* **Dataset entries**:
::::

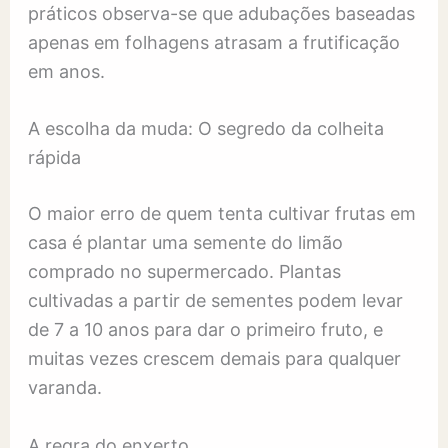
práticos observa-se que adubações baseadas
apenas em folhagens atrasam a frutificação
em anos.
A escolha da muda: O segredo da colheita
rápida
O maior erro de quem tenta cultivar frutas em
casa é plantar uma semente do limão
comprado no supermercado. Plantas
cultivadas a partir de sementes podem levar
de 7 a 10 anos para dar o primeiro fruto, e
muitas vezes crescem demais para qualquer
varanda.
A regra do enxerto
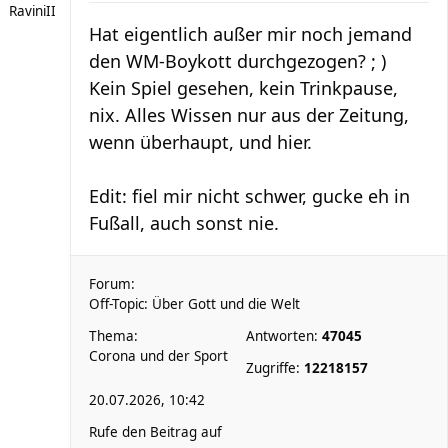
RaviniII
Hat eigentlich außer mir noch jemand
den WM-Boykott durchgezogen? ; )
Kein Spiel gesehen, kein Trinkpause,
nix. Alles Wissen nur aus der Zeitung,
wenn überhaupt, und hier.
Edit: fiel mir nicht schwer, gucke eh in
Fußall, auch sonst nie.
Forum:
Off-Topic: Über Gott und die Welt
Thema:
Antworten:
47045
Corona und der Sport
Zugriffe:
12218157
20.07.2026, 10:42
Rufe den Beitrag auf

::::

* **Required action**:
Pictures stay out. Copy exactly, and only, the lines from the one containing "A escolha da muda: O segredo da colheita" through the end of the data.

* **Finished task**:
A escolha da muda: O segredo da colheita
rápida
O maior erro de quem tenta cultivar frutas em
casa é plantar uma semente do limão
comprado no supermercado. Plantas
cultivadas a partir de sementes podem levar
de 7 a 10 anos para dar o primeiro fruto, e
muitas vezes crescem demais para qualquer
varanda.
A regra do enxerto
RaviniII
Hat eigentlich außer mir noch jemand
den WM-Boykott durchgezogen? ; )
Kein Spiel gesehen, kein Trinkpause,
nix. Alles Wissen nur aus der Zeitung,
wenn überhaupt, und hier.
Edit: fiel mir nicht schwer, gucke eh in
Fußall, auch sonst nie.
Forum:
Off-Topic: Über Gott und die Welt
Thema:
Antworten:
47045
Corona und der Sport
Zugriffe:
12218157
20.07.2026, 10:42
Rufe den Beitrag auf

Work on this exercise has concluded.